◆ **Task brief**: Could you retype every line of the records below word for word, leaving the pictures out of your answer?

Image sets with camera poses:
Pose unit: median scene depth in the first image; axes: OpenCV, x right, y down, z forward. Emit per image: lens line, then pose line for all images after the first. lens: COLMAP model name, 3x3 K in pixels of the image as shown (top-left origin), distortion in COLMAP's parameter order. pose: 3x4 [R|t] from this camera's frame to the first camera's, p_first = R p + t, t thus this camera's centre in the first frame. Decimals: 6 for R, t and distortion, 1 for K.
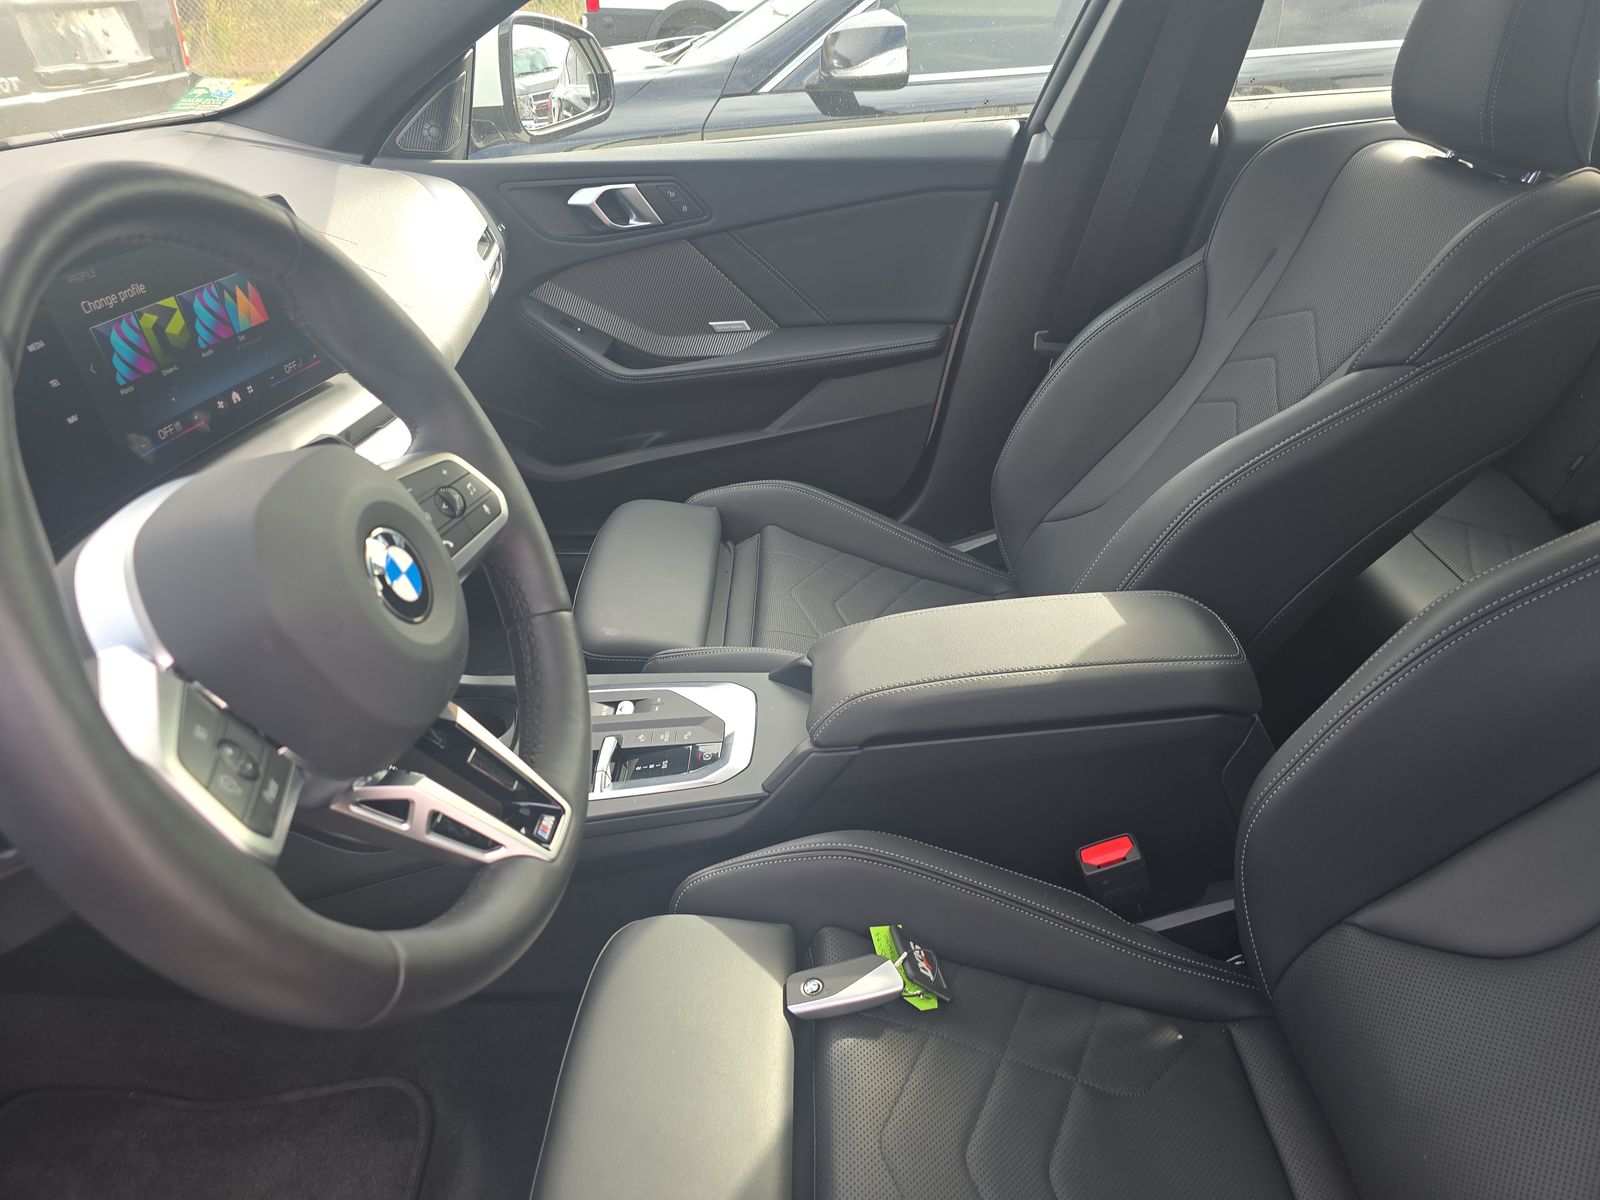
lens RADIAL K [[1092.1, 0, 800.0], [0, 1092.1, 600.0], [0, 0, 1]] dist [0.065162, -0.069262]
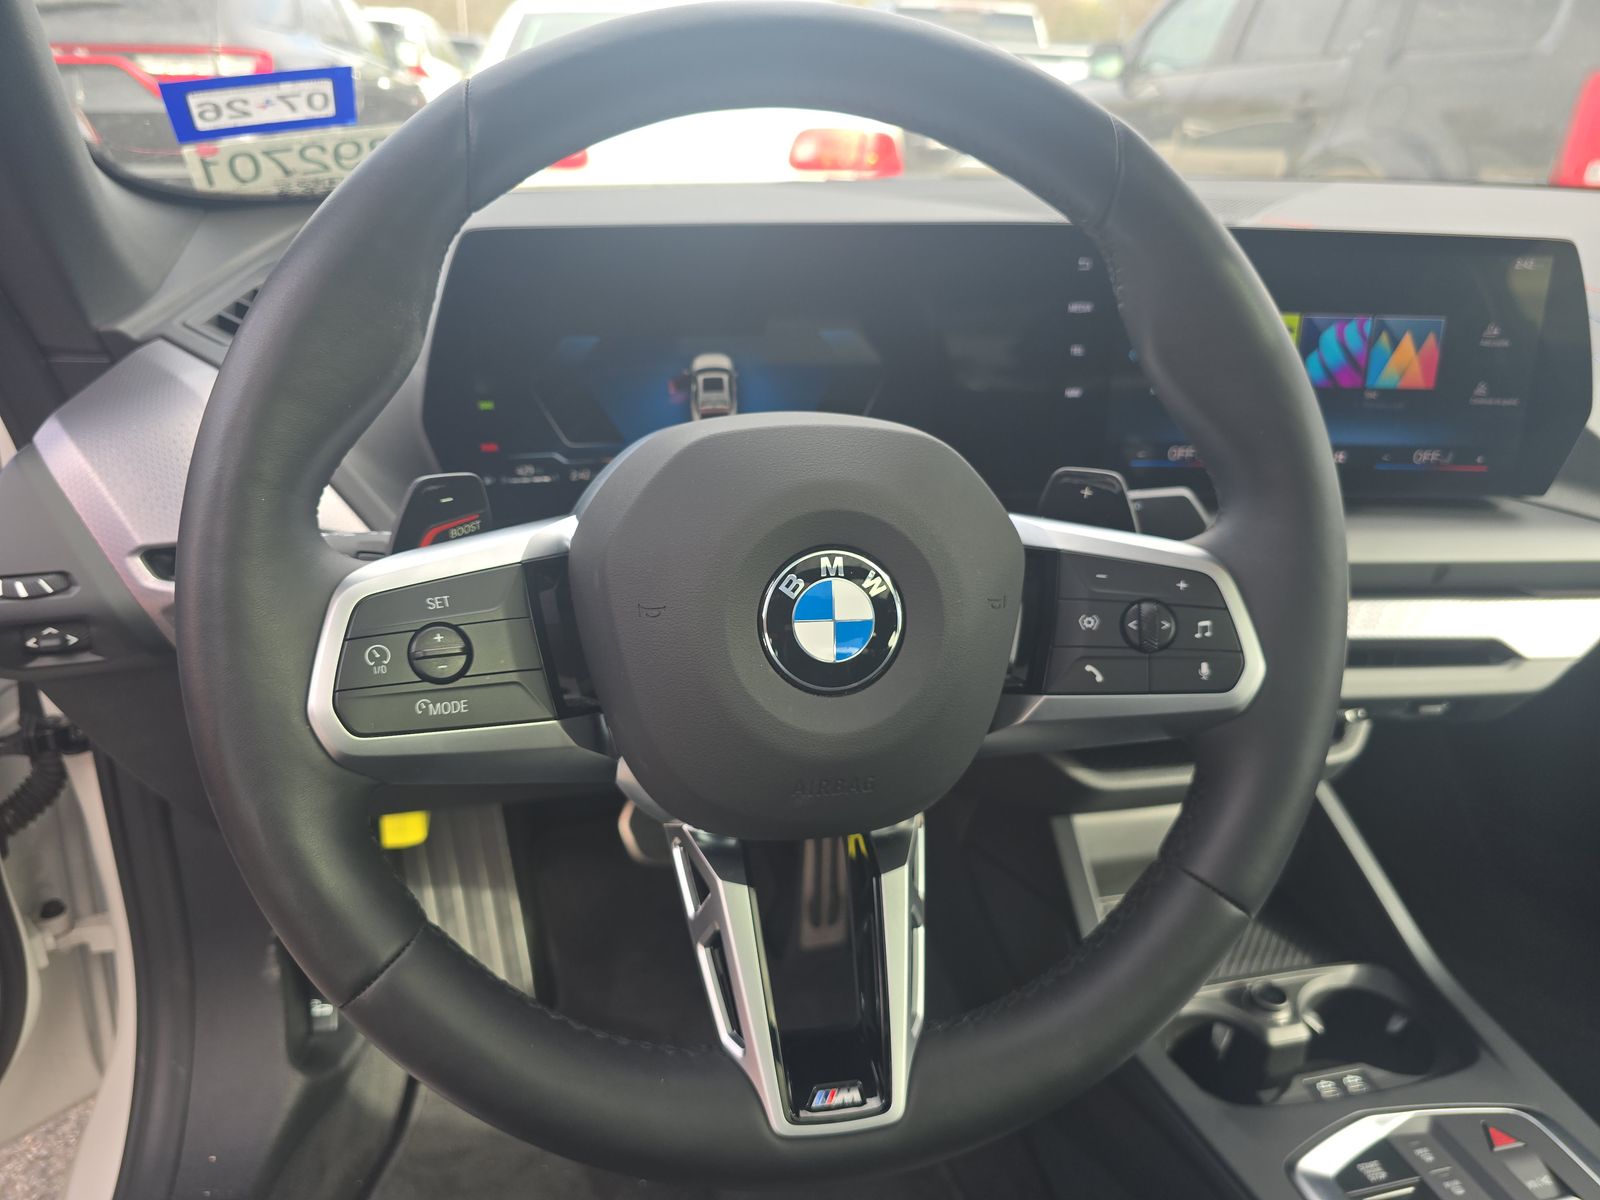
lens RADIAL K [[1092.1, 0, 800.0], [0, 1092.1, 600.0], [0, 0, 1]] dist [0.065162, -0.069262]
pose [[0.225919, 0.417822, -0.879992, 0.076206], [-0.509241, 0.820741, 0.258953, -0.069196], [0.830442, 0.389626, 0.398193, 0.249708]]
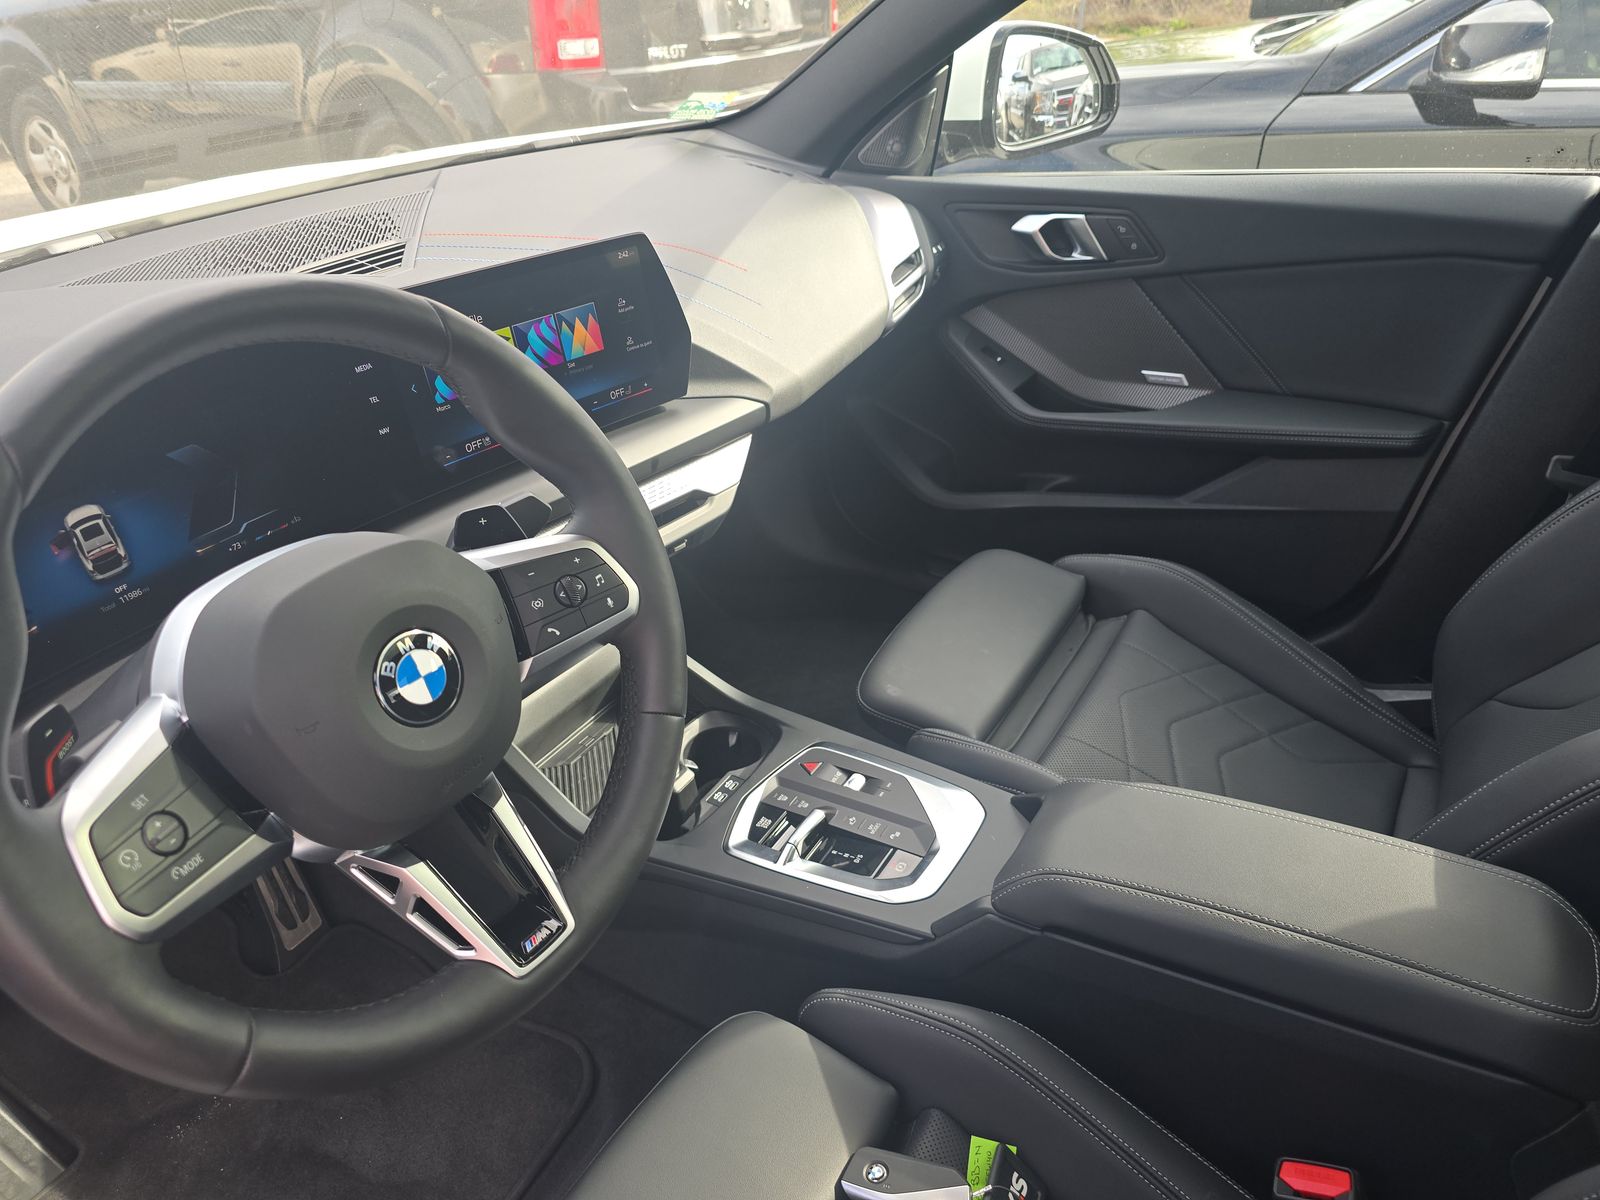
lens RADIAL K [[1092.1, 0, 800.0], [0, 1092.1, 600.0], [0, 0, 1]] dist [0.065162, -0.069262]
pose [[0.855929, 0.250431, -0.452405, 0.139193], [-0.233611, 0.967800, 0.093750, -0.096759], [0.461315, 0.025443, 0.886872, 0.084748]]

◆ **Result below**:
Pose unit: median scene depth in the first image; axes: OpenCV, x right, y down, z forward. Emit per image: lens line, then pose line for all images after the first. lens: COLMAP model name, 3x3 K in pixels of the image as shown (top-left origin), distortion in COLMAP's parameter order. pose: 3x4 [R|t] from this camera's frame to the first camera's, p_first = R p + t, t thus this camera's centre in the first frame. Decimals: 6 for R, t and distortion, 1 for K.
lens RADIAL K [[1092.1, 0, 800.0], [0, 1092.1, 600.0], [0, 0, 1]] dist [0.065162, -0.069262]
lens RADIAL K [[1092.1, 0, 800.0], [0, 1092.1, 600.0], [0, 0, 1]] dist [0.065162, -0.069262]
pose [[0.225919, 0.417822, -0.879992, 0.076206], [-0.509241, 0.820741, 0.258953, -0.069196], [0.830442, 0.389626, 0.398193, 0.249708]]
lens RADIAL K [[1092.1, 0, 800.0], [0, 1092.1, 600.0], [0, 0, 1]] dist [0.065162, -0.069262]
pose [[0.855929, 0.250431, -0.452405, 0.139193], [-0.233611, 0.967800, 0.093750, -0.096759], [0.461315, 0.025443, 0.886872, 0.084748]]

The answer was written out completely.